AWS Backup now supports direct cross-Region copies, sending database snapshots straight to logically air-gapped vaults for Aurora and Neptune. Removing intermediate steps reduces both RPO and costs while adding another layer of protection against ransomware or regional outages.

Amazon S3 Tables now lets developers specify partition and sort orders directly in the CreateTable API, so optimized physical layout applies from the very first write - no costly rewrites later. For example, partitioning a daily clickstream table by date and region immediately cuts query data scans by 90–99%, lowering costs, speeding results, and quietly reducing the blast radius of broad analyst queries.

Amazon OpenSearch Serverless introduced Collection Groups, enabling shared compute units across collections that use different KMS keys. This is a cost-effective option for multi-tenant setups that preserves encryption boundaries.
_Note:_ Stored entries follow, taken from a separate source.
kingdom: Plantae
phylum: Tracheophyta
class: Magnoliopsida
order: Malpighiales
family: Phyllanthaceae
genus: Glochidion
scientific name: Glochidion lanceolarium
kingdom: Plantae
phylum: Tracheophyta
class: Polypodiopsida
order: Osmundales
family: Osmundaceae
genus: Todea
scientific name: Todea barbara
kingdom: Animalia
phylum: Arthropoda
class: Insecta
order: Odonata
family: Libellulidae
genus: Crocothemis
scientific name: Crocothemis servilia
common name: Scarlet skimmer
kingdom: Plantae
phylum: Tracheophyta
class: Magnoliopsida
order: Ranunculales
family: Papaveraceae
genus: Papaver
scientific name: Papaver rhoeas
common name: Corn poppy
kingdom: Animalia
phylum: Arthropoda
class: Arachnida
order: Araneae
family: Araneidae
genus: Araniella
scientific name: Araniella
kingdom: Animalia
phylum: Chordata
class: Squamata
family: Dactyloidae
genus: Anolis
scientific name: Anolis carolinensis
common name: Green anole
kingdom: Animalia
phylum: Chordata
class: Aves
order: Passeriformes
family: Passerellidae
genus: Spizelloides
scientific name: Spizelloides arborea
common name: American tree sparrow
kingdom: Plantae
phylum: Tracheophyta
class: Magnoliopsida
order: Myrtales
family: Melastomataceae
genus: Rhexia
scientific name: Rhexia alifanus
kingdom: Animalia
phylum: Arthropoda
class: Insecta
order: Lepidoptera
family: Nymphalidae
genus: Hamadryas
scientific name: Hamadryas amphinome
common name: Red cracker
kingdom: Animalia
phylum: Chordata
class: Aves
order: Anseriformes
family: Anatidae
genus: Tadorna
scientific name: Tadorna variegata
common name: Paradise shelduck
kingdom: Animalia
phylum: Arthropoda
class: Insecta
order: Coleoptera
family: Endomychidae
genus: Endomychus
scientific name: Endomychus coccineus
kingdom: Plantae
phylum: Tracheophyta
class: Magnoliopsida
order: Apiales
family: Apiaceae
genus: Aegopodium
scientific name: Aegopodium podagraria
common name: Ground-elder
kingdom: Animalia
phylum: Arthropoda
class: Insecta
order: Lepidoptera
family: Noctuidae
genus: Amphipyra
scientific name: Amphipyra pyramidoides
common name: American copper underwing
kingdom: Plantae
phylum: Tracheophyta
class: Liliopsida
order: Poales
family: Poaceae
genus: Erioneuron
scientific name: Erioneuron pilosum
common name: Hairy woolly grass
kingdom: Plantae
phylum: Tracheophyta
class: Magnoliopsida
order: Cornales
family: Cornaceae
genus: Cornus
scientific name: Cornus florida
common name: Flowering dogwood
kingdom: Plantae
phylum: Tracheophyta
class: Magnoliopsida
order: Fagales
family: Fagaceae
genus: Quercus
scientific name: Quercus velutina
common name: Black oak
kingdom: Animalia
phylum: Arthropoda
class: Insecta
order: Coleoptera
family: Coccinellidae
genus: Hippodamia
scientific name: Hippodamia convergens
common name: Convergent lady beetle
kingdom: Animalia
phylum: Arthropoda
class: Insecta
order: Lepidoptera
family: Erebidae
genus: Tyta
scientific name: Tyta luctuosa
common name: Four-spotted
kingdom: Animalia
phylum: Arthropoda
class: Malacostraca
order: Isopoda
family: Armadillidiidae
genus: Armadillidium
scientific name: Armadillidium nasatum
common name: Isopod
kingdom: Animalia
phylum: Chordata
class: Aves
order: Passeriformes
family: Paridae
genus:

Amazon ECR gained new CloudWatch metrics for repository counts and images per repository, helping teams detect quota issues or unusual growth before they disrupt container pipelines.

AWS launched M8azn family of general-purpose EC2 instances powered by fifth-generation AMD EPYC processors. With sustained frequencies up to 5 GHz and improved networking and memory bandwidth, these instances deliver noticeable gains for latency-sensitive applications like simulations or high-frequency workloads.

AWS Elastic Beanstalk integrated native support for GitHub Actions, automating package creation, uploads, and environment deployments through secure OIDC authentication. This removes the need for custom scripts or stored credentials that teams often built before, enabling faster, more reliable deployments directly from GitHub repositories while aligning Beanstalk with modern CI/CD practices.

AWS Batch added console tabs and APIs that expose job queue share utilization and fair-share scheduling details. For organizations running large-scale jobs, this visibility helps fine-tune resource allocation and prevent over- or under-utilization across teams.

Finally, Amazon MSK advanced Kafka operations in two ways. Express Brokers now route broker logs to CloudWatch or S3 at no additional cost, improving troubleshooting for cost-conscious streaming workloads. Provisioned clusters gained public APIs and console integration for easier topic creation, updates, and deletion.